President Nana Akufo-Addo has said that gains being recorded in the agriculture sector over the period affirm the interventions introduced to bring improvement to the sector are yielding positive returns.
To this end, he said: “We have made substantial investments in the agriculture sector because we recognise this is where a substantial number of our people make a living. The Planting for Food and Jobs (PFJ) programme’s successes have transformed the lives of many farmers around the country,” he said.

President Akufo-Addo was giving an account of the agriculture sector in his State of the Nation Address in Parliament and announced that the Tono Irrigation Dam has been fully rehabilitated, and is fully operational, serving the needs of many farmers in areas around the dam.

The Ghana Commercial Agriculture Project has resulted in the availability of a total of 13,190 hectares of additional irrigable land – through the rehabilitation of the Tono, Kpong Left Bank and Kpong Irrigation Schemes for rice and vegetable cultivation.

Immediate benefits arising from the scheme include improved rice yields – increasing from 4.5 tonnes per hectare to 5.5 tonnes per hectare, leading to increased production and growth in farm incomes.

This has benefitted some 14,264 smallholder beneficiaries directly, creating some 40,000 jobs along several value chain activities generated from the irrigation schemes, according to the president.
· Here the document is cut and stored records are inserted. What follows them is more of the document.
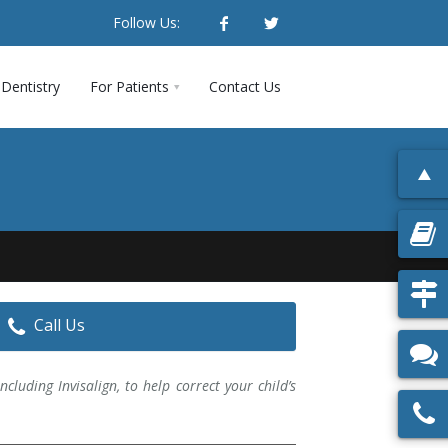
Follow Us:
Dentistry
For Patients
Contact Us
Call Us
cluding Invisalign, to help correct your child’s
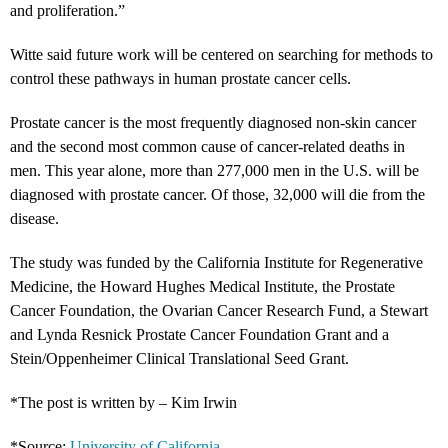
and proliferation.”
Witte said future work will be centered on searching for methods to
control these pathways in human prostate cancer cells.
Prostate cancer is the most frequently diagnosed non-skin cancer
and the second most common cause of cancer-related deaths in
men. This year alone, more than 277,000 men in the U.S. will be
diagnosed with prostate cancer. Of those, 32,000 will die from the
disease.
The study was funded by the California Institute for Regenerative
Medicine, the Howard Hughes Medical Institute, the Prostate
Cancer Foundation, the Ovarian Cancer Research Fund, a Stewart
and Lynda Resnick Prostate Cancer Foundation Grant and a
Stein/Oppenheimer Clinical Translational Seed Grant.
*The post is written by – Kim Irwin
*Source:
University of California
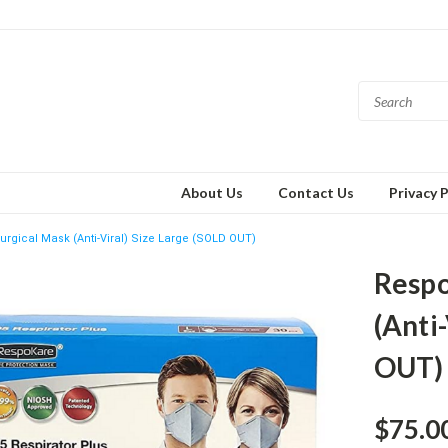
About Us
Contact Us
Privacy P
rgical Mask (Anti-Viral) Size Large (SOLD OUT)
Respo
(Anti
OUT)
$75.0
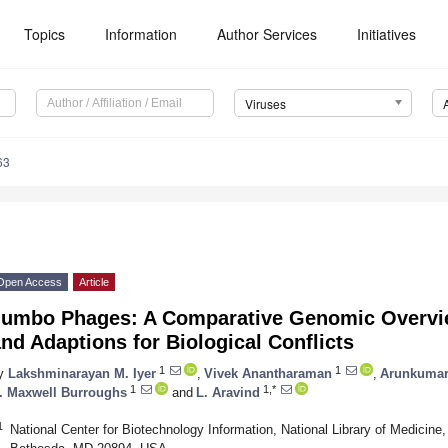
Topics
Information
Author Services
Initiatives
Viruses
63
Open Access
Article
Jumbo Phages: A Comparative Genomic Overvie
nd Adaptions for Biological Conflicts
1
1
y
Lakshminarayan M. Iyer
,
Vivek Anantharaman
,
Arunkumar
1
1,*
. Maxwell Burroughs
and
L. Aravind
1
National Center for Biotechnology Information, National Library of Medicine, 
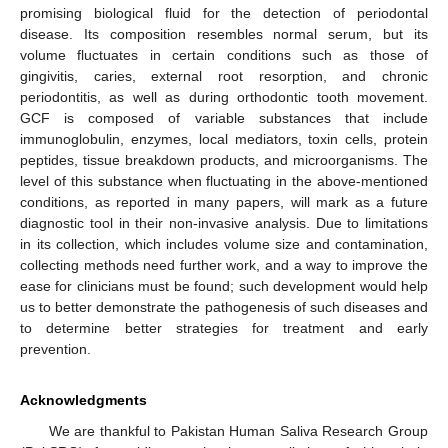
promising biological fluid for the detection of periodontal
disease. Its composition resembles normal serum, but its
volume fluctuates in certain conditions such as those of
gingivitis, caries, external root resorption, and chronic
periodontitis, as well as during orthodontic tooth movement.
GCF is composed of variable substances that include
immunoglobulin, enzymes, local mediators, toxin cells, protein
peptides, tissue breakdown products, and microorganisms. The
level of this substance when fluctuating in the above-mentioned
conditions, as reported in many papers, will mark as a future
diagnostic tool in their non-invasive analysis. Due to limitations
in its collection, which includes volume size and contamination,
collecting methods need further work, and a way to improve the
ease for clinicians must be found; such development would help
us to better demonstrate the pathogenesis of such diseases and
to determine better strategies for treatment and early
prevention.
Acknowledgments
We are thankful to Pakistan Human Saliva Research Group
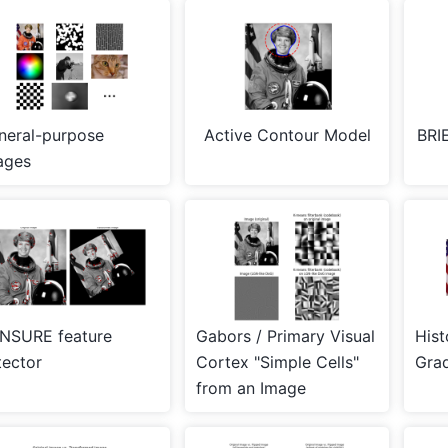
neral-purpose
Active Contour Model
BRIE
ages
NSURE feature
Gabors / Primary Visual
Hist
tector
Cortex "Simple Cells"
Grad
from an Image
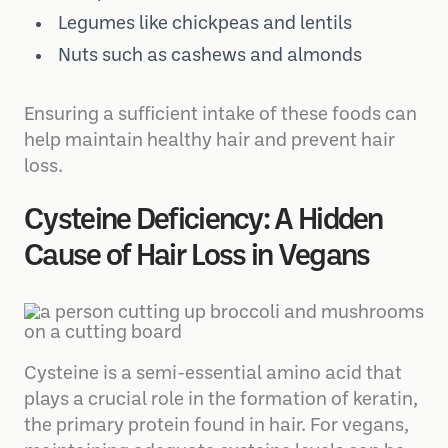
Pumpkin seeds
Legumes like chickpeas and lentils
Nuts such as cashews and almonds
Ensuring a sufficient intake of these foods can
help maintain healthy hair and prevent hair
loss.
Cysteine Deficiency: A Hidden
Cause of Hair Loss in Vegans
Cysteine is a semi-essential amino acid that
plays a crucial role in the formation of keratin,
the primary protein found in hair. For vegans,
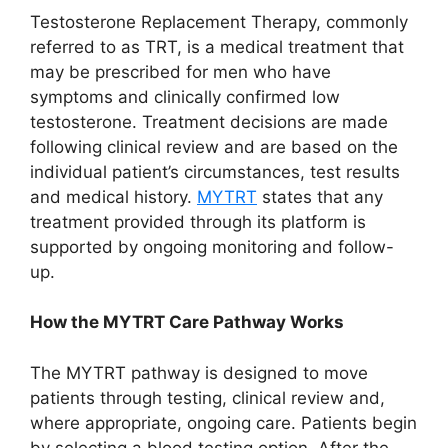
Testosterone Replacement Therapy, commonly
referred to as TRT, is a medical treatment that
may be prescribed for men who have
symptoms and clinically confirmed low
testosterone. Treatment decisions are made
following clinical review and are based on the
individual patient’s circumstances, test results
and medical history.
MYTRT
states that any
treatment provided through its platform is
supported by ongoing monitoring and follow-
up.
How the MYTRT Care Pathway Works
The MYTRT pathway is designed to move
patients through testing, clinical review and,
where appropriate, ongoing care. Patients begin
by selecting a blood testing option. After the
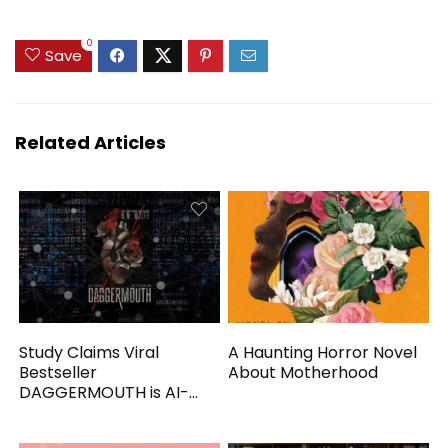
0
Save
Related Articles
Study Claims Viral
A Haunting Horror Novel
Bestseller
About Motherhood
DAGGERMOUTH is AI-
Generated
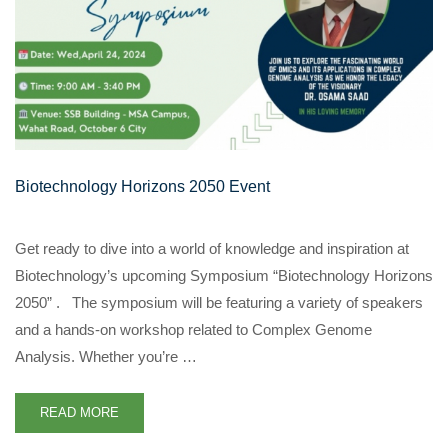
Biotechnology Horizons 2050 Event
Get ready to dive into a world of knowledge and inspiration at
Biotechnology’s upcoming Symposium “Biotechnology Horizons
2050” . The symposium will be featuring a variety of speakers
and a hands-on workshop related to Complex Genome
Analysis. Whether you’re …
READ MORE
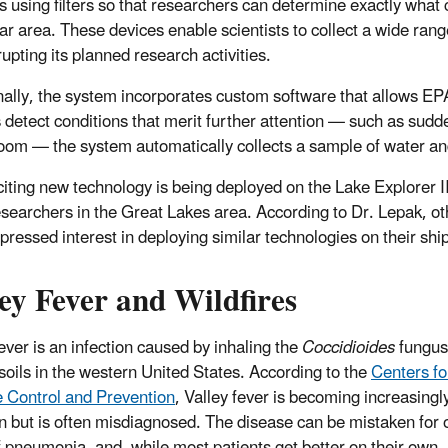
es using filters so that researchers can determine exactly wha
lar area. These devices enable scientists to collect a wide rang
rupting its planned research activities.
nally, the system incorporates custom software that allows EPA
 detect conditions that merit further attention — such as sudd
loom — the system automatically collects a sample of water and 
citing new technology is being deployed on the Lake Explorer I
esearchers in the Great Lakes area. According to Dr. Lepak, ot
pressed interest in deploying similar technologies on their shi
ey Fever and Wildfires
fever is an infection caused by inhaling the
Coccidioides
fungus
 soils in the western United States. According to the
Centers fo
 Control and Prevention
, Valley fever is becoming increasingl
but is often misdiagnosed. The disease can be mistaken for 
f pneumonia, and, while most patients get better on their own,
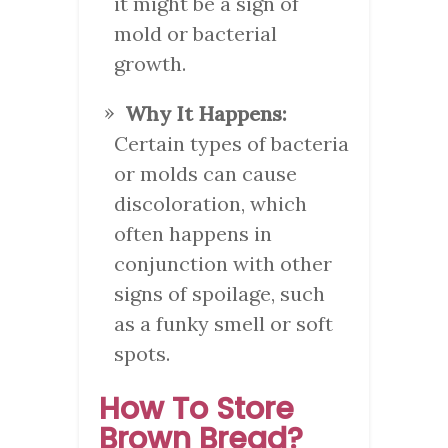
it might be a sign of
mold or bacterial
growth.
Why It Happens:
Certain types of bacteria
or molds can cause
discoloration, which
often happens in
conjunction with other
signs of spoilage, such
as a funky smell or soft
spots.
How To Store
Brown Bread?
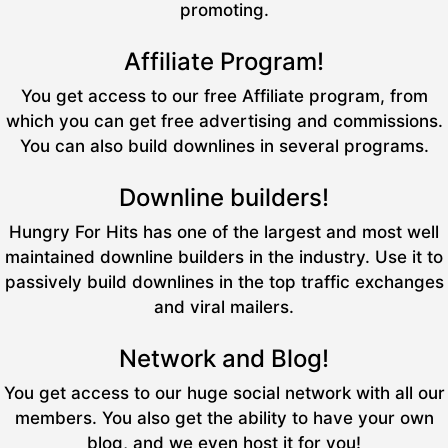
promoting.
Affiliate Program!
You get access to our free Affiliate program, from
which you can get free advertising and commissions.
You can also build downlines in several programs.
Downline builders!
Hungry For Hits has one of the largest and most well
maintained downline builders in the industry. Use it to
passively build downlines in the top traffic exchanges
and viral mailers.
Network and Blog!
You get access to our huge social network with all our
members. You also get the ability to have your own
blog, and we even host it for you!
Furthermore, he said, the government has engaged nine large-scale investors in addition to smallholder farmers at the Kpong Left Bank Irrigation Project (KLBIP). The farmers will be producing rice, maize and vegetables on 1,300 hectares using modern production technologies to achieve improved productivity and production, within the next three months.

President Akufo-Addo also said the government has invested in the vegetable sector, through the Ghana Peri-urban Vegetable Value Chain Project. This includes the provision of irrigation infrastructure covering a total of 541 hectares, which directly impacts vegetable farmers in the Greater Accra Region.

“In addition to these farmers, we have also provided inputs and technical support to vegetable farmers at Hikpo in the Volta Region and Asokwa in the Ashanti Region. The project has provided off-taker arrangements for both domestic and international markets,” he stated.

Also, he indicated that the construction of 80 warehouses, with a combined storage capacity of 80,000 metric tonnes, has been completed. The facility’s use in the food production chain, he observed, is offering better protection to the farmers’ harvests.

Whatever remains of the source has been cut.